▸ **TEXTE SOURCE**
┏━━

Bon, je dois rectifier un peu ce que j'ai écrit : la continuité de l'astuce sur ma branche video14 (qui ne contient que des modifications de kext) n'est pas aussi bonne que sur la branche video12 (qui contient également d'autres modifications). Et je me rends compte que même si "Nvidia Web Driver" est sélectionné, après un redémarrage, je me retrouve avec "OS X Default Graphics Driver". Il va falloir approfondir cela…

Je suis en Clover 3726. Les versions récentes introduisent des changements. J'ai essayé la 3761, mais sans succès…

@spooner : confirmes tu que ça marche bien chez toi ? As tu regardé ce que ça donne avec IORegistry Explorer ou IOJones. Chez moi, en cherchant ce qui est en lien avec "display", je me retrouve avec cette arborescence.


----------



## gradou (21 Septembre 2016)

Si ça intéresse quelqu'un , moi j'ai çà :


Je précise que c'est sans le patch de barijaona...
Mon problème, moi, c'est plutôt que j'arrive à l'éteindre, ça tient 3" et puis il redémarre tout seul : ça m'énerve. Bon, je contourne en quittant la session ouverte et depuis la page d'ouverture de session je clique sur "éteindre" et l'extinction est alors durable...


----------



## Barijaona (22 Septembre 2016)

Bon, je suis toujours en train de chercher les conditions exactes à réunir pour que ça marche.

Une des leçons durement apprises de la soirée : ça ne marche que sur le port DVI de la Nvidia (au moins pour le moniteur principal : je n'ai pas pu tester en multi-écran)

┗━━

▸ **LES DONNÉES**
┏━━

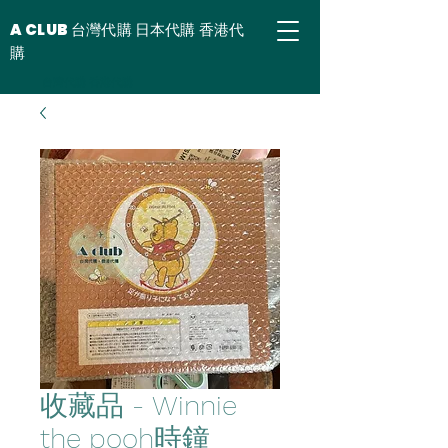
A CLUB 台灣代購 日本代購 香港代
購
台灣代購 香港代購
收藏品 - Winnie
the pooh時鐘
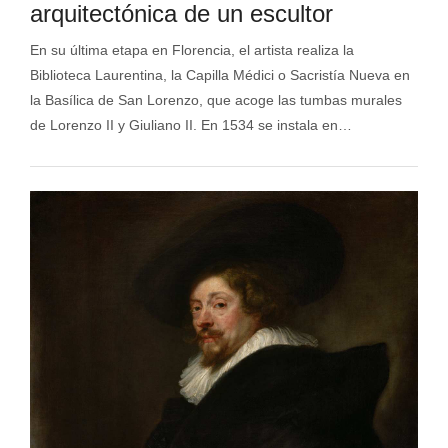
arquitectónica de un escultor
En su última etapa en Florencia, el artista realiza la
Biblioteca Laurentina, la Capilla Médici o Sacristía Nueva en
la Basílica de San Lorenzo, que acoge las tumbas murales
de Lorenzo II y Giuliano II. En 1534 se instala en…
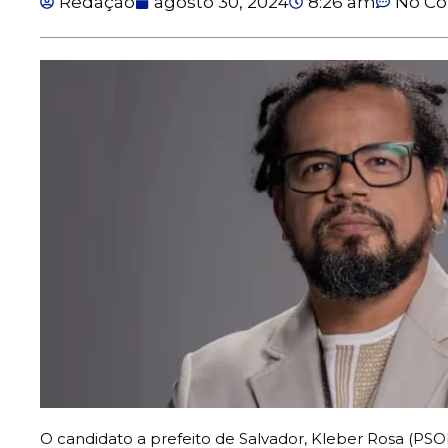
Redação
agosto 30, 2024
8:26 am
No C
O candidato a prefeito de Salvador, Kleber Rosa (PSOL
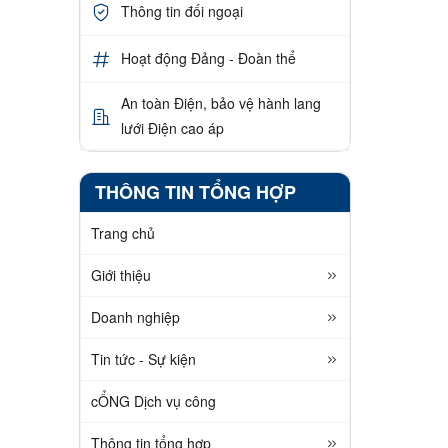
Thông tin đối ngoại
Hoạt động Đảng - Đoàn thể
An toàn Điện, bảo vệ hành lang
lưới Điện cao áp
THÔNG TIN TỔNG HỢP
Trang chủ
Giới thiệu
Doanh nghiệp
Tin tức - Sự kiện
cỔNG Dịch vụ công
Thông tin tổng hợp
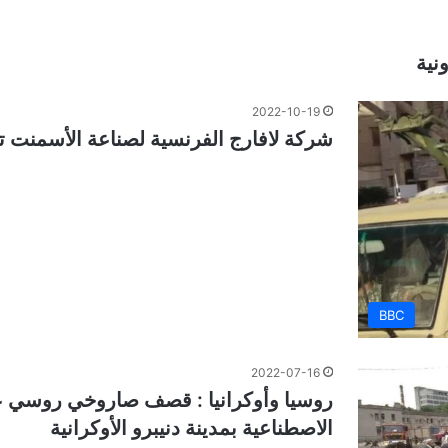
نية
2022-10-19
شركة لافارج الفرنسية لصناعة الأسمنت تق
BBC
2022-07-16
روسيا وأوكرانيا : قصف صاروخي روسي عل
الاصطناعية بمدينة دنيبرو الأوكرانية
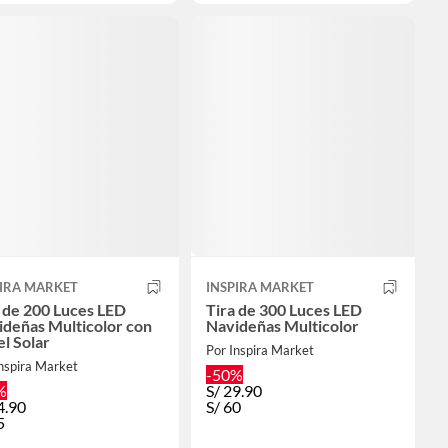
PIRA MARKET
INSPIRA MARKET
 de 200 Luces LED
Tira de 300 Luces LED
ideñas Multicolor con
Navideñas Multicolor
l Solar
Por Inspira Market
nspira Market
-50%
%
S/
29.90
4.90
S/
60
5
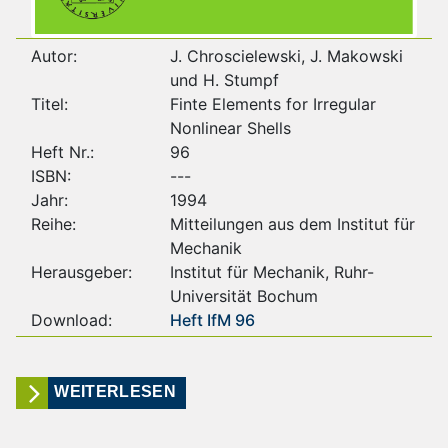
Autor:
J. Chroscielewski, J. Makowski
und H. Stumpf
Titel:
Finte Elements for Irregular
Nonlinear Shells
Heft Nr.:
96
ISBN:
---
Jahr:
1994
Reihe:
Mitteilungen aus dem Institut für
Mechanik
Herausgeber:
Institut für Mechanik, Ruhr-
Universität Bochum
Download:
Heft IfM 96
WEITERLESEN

┗━━

▸ **EXERCICES À COMPLÉTER**
1 > D'après le fil de discussion sur le pilote Nvidia, sur quel port de la carte l'astuce fonctionne-t-elle selon Barijaona ?
2 > Rédigez la suite du fil de discussion sur le pilote Nvidia après son dernier message.

▸ **RÉPONSES AUX EXERCICES**
1 > Uniquement sur le port DVI de la Nvidia, du moins pour le moniteur principal.

2 >
----------



## spooner (22 Septembre 2016)

Chez moi ça marche pas.


----------



## Barijaona (22 Septembre 2016)

@gradou et @spooner, vous pouvez m'envoyer par mail (barijaona chez gmail point com) vos config.plist "anonymisés" (changez les numéros de série) et j'essaierai d'y jeter un coup d'oeil


----------



## Barijaona (22 Septembre 2016)

Avec Clover 3761, il semble qu'il faut à la fois

nvda_drv=1 dans Boot/Arguments
NvidiaWeb : true dans SystemParameters,


----------



## Barijaona (23 Septembre 2016)

Bon, je viens de faire une mise à jour El Capitan vers Sierra en prenant le risque de faire comme sur un vrai Mac… puisque mon macOS jusqu'ici est pure vanilla.

Bonne nouvelle : la mise à jour se passe très bien. Il faut juste faire attention à bien sélectionner l'installateur dans Clover au moment où la machine reboote
Mauvaise nouvelle : l'astuce du kext ne suffit plus… Mais je n'ai pas dit mon dernier mot.


----------



## spooner (23 Septembre 2016)

Effectivement, moi aussi je suis passé sur sierra. J'ai par contre pas osé faire la mise à jour directement. Mais je me suis posé la question.....J'ai un ssd avec encore el capitan dessus, je me suis dit qu'une fois sierra bien configuré je ferai la mise à jour depuis le mac app store


----------



## artmotion (23 Septembre 2016)

Ben flute !!! ça fonctione pas chez !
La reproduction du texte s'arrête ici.